PROBLEM DETAILS>
Lines below containing the word "banco" should be copied out.

RECORDS TO USE>
---------------

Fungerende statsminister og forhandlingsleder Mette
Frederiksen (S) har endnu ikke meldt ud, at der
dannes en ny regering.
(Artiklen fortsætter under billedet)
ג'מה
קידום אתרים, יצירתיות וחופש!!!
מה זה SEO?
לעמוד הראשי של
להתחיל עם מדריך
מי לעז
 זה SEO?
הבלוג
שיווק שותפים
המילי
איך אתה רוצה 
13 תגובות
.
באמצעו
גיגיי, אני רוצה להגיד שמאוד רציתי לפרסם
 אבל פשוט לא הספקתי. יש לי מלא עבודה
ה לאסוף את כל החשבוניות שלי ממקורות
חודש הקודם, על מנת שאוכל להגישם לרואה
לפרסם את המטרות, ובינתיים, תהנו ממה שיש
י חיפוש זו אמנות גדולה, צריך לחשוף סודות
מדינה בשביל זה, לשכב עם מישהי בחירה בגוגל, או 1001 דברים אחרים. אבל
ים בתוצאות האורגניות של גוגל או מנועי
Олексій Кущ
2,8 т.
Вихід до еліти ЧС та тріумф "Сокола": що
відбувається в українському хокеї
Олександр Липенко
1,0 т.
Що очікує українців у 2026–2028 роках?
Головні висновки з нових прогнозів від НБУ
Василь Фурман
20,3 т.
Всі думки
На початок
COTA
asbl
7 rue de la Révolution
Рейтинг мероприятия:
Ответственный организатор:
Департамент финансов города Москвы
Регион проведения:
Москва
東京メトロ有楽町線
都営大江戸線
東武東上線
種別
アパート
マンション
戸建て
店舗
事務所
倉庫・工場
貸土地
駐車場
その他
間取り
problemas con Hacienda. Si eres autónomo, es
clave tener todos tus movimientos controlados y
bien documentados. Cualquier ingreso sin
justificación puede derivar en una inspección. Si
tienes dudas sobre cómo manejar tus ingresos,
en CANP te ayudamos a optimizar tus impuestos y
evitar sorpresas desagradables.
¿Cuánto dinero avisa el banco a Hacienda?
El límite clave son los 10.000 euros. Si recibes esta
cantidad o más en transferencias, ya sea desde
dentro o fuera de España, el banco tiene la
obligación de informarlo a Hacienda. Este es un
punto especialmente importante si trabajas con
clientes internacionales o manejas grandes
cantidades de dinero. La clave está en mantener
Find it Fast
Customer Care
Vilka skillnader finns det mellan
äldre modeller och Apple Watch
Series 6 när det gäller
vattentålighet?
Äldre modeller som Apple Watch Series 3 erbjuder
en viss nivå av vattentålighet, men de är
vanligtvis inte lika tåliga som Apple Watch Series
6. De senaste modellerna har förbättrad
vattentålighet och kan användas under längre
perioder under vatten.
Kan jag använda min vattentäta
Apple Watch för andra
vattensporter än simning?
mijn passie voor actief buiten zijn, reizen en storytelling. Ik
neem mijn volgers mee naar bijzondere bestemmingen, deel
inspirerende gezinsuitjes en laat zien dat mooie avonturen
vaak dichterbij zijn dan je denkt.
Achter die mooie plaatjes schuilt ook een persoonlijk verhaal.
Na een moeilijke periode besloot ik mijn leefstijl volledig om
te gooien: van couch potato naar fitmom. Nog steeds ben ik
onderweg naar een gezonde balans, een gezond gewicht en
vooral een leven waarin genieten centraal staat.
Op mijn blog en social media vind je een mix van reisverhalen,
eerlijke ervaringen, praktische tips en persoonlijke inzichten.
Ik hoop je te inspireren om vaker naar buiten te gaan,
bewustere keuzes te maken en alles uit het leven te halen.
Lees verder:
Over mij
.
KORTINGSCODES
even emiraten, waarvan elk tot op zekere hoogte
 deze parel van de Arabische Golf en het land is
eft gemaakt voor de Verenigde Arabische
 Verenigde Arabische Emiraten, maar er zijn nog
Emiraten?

---------------

RESULT OF THE EXERCISE>
¿Cuánto dinero avisa el banco a Hacienda?
dentro o fuera de España, el banco tiene la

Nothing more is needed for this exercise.